The cost of acquiring personal injury cases, irrespective of the referral fee ban, is around £700 – £200 more than the government is proposing for routine road traffic claims even before the legal work is factored in, according to new research.
Andrew Otterburn of Otterburn Legal Consulting also suggested that the changing insurance market means it may make sense for insurance companies to bring the legal work around claims in-house.
The report – commissioned by the Association of Personal Injury Lawyers – sought to examine the argument that the referral fee ban in April means the fixed recoverable costs paid to solicitors can be substantially reduced, with the Ministry of Justice proposing that the fee for a low-value road traffic case going through the RTA portal should fall from £1,200 to £500.
It concluded that “unless firms are able to cross-subsidise, they will no longer be able to do this work profitably”.
It continued: “It might be possible to charge clients an amount in addition to their ‘recoverable’ fee; however, clients may be unwilling to pay this. The result will be that victims of accidents will not be represented and many firms will be forced to close.”
Mr Otterburn argued that the term ‘referral fee’ has been applied very widely to embrace “marketing expenditure which is universally accepted as normal in the course of any business”, as well as paying for specific cases. The ban is targeted at the latter practice.
He looked at a range of firms that bring in work in a wide variety of ways – from a traditional firm with just a fee-earner and secretary in its personal injury (PI) department that spends nothing on marketing to a niche PI practice with 300 people and a marketing spend of £3.2m, hardly any of which is for buying in work.
Acquisition costs averaged out at about £700, from £200 at the bottom to £900 at the top. The firm that spent nothing on marketing is planning to close the department this year because work levels are so low. It is generally accepted that routine RTA portal cases require around 10 hours of work.
“All businesses undertake marketing and there is a cost in acquiring all new customers, and in many cases it is substantial,” the report said.
Mr Otterburn said research from 2011 indicated that an insurance company might be paying as much as 51% of the premium in acquisition costs, with an overall average of 27%.
He continued: “It is important to put the discussions surrounding referral fees in the wider context of these challenges facing the insurance industry… The research indicates the
Lower profitability of business generated via comparison websites, and in particular the issue of falling retention rates and insurance company brand loyalty.
“It raises serious questions about the ability of insurers to maintain their current economic model in the face of this challenge to their markets.
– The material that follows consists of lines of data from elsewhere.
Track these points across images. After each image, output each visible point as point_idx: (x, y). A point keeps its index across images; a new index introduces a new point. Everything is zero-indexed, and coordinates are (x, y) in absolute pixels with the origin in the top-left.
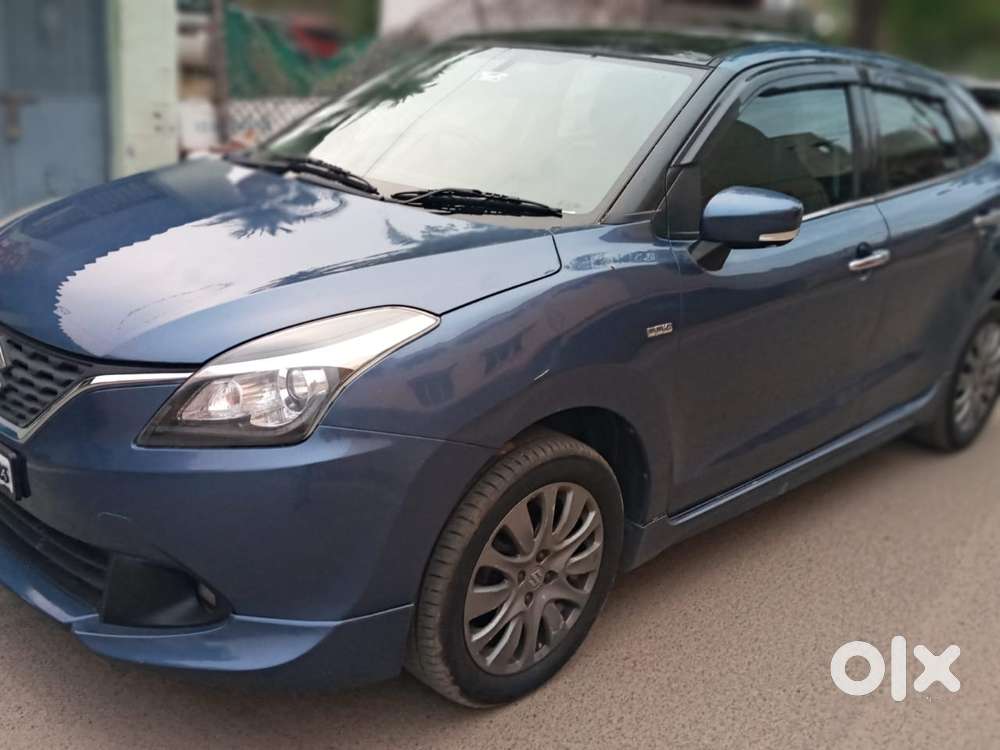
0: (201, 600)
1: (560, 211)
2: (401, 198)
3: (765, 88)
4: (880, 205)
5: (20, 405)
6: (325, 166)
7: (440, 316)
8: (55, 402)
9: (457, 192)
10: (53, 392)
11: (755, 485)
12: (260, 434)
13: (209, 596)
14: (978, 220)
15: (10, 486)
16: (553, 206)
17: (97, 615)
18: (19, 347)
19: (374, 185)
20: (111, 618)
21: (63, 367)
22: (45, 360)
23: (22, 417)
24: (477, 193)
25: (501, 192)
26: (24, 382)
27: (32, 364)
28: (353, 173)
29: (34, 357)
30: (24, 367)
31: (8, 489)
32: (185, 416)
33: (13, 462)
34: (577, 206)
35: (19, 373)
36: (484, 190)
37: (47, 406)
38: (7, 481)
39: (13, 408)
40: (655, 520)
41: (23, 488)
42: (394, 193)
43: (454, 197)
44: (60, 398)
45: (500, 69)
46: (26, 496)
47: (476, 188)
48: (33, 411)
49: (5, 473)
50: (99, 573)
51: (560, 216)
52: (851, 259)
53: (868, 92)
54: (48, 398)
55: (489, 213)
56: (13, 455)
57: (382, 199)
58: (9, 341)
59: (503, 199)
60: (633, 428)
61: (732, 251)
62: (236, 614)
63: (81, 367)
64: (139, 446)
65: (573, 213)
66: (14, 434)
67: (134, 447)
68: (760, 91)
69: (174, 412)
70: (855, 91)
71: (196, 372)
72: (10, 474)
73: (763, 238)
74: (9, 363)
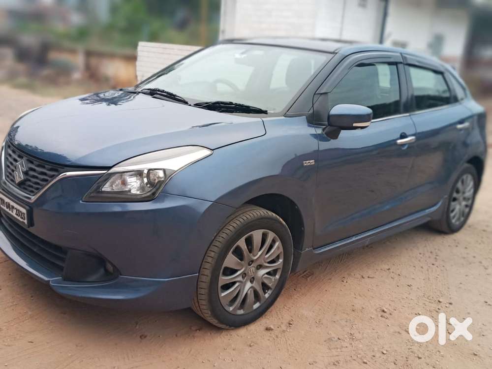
0: (106, 271)
1: (266, 111)
2: (198, 105)
3: (359, 63)
4: (412, 116)
5: (32, 187)
6: (166, 92)
7: (213, 150)
8: (47, 184)
9: (222, 103)
10: (46, 180)
11: (354, 239)
12: (135, 197)
13: (110, 268)
14: (459, 126)
15: (26, 221)
16: (263, 109)
17: (61, 278)
18: (32, 162)
19: (186, 100)
20: (66, 279)
21: (51, 170)
22: (44, 167)
23: (32, 192)
24: (231, 103)
25: (241, 103)
26: (34, 177)
27: (37, 169)
28: (177, 95)
29: (38, 166)
30: (34, 170)
31: (25, 223)
32: (103, 189)
33: (28, 211)
34: (274, 109)
35: (32, 173)
36: (234, 102)
37: (43, 186)
38: (25, 219)
39: (28, 188)
40: (307, 249)
41: (31, 223)
42: (195, 103)
43: (221, 105)
44: (50, 182)
45: (243, 53)
46: (32, 226)
47: (230, 101)
48: (37, 189)
49: (24, 216)
50: (63, 260)
51: (267, 114)
52: (398, 139)
53: (406, 67)
54: (44, 183)
55: (236, 112)
56: (28, 207)
57: (190, 105)
58: (28, 160)
59: (242, 106)
60: (297, 206)
61: (342, 131)
62: (121, 275)
63: (59, 169)
64: (83, 201)
65: (272, 112)
66: (29, 198)
67: (81, 202)
68: (357, 64)
69: (99, 187)
70: (400, 66)
71: (108, 170)
72: (26, 216)
73: (355, 125)
74: (28, 169)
It may well be tempting for some of these companies, no longer allowed to sell the details of their policyholders involved in accidents, instead simply to transfer the leads, for no referral fee, to an in-house legal provider…
“The key advantage the insurance industry would have is that their acquisition cost would be zero.”
If most PI lawyers become unable to accept low value cases that will be processed via the claims portal, liable car insurers, as a better alternative to third-party capture, may demand that these cases are brought through the portal knowing that this will be a significant impediment to access to justice for many of them.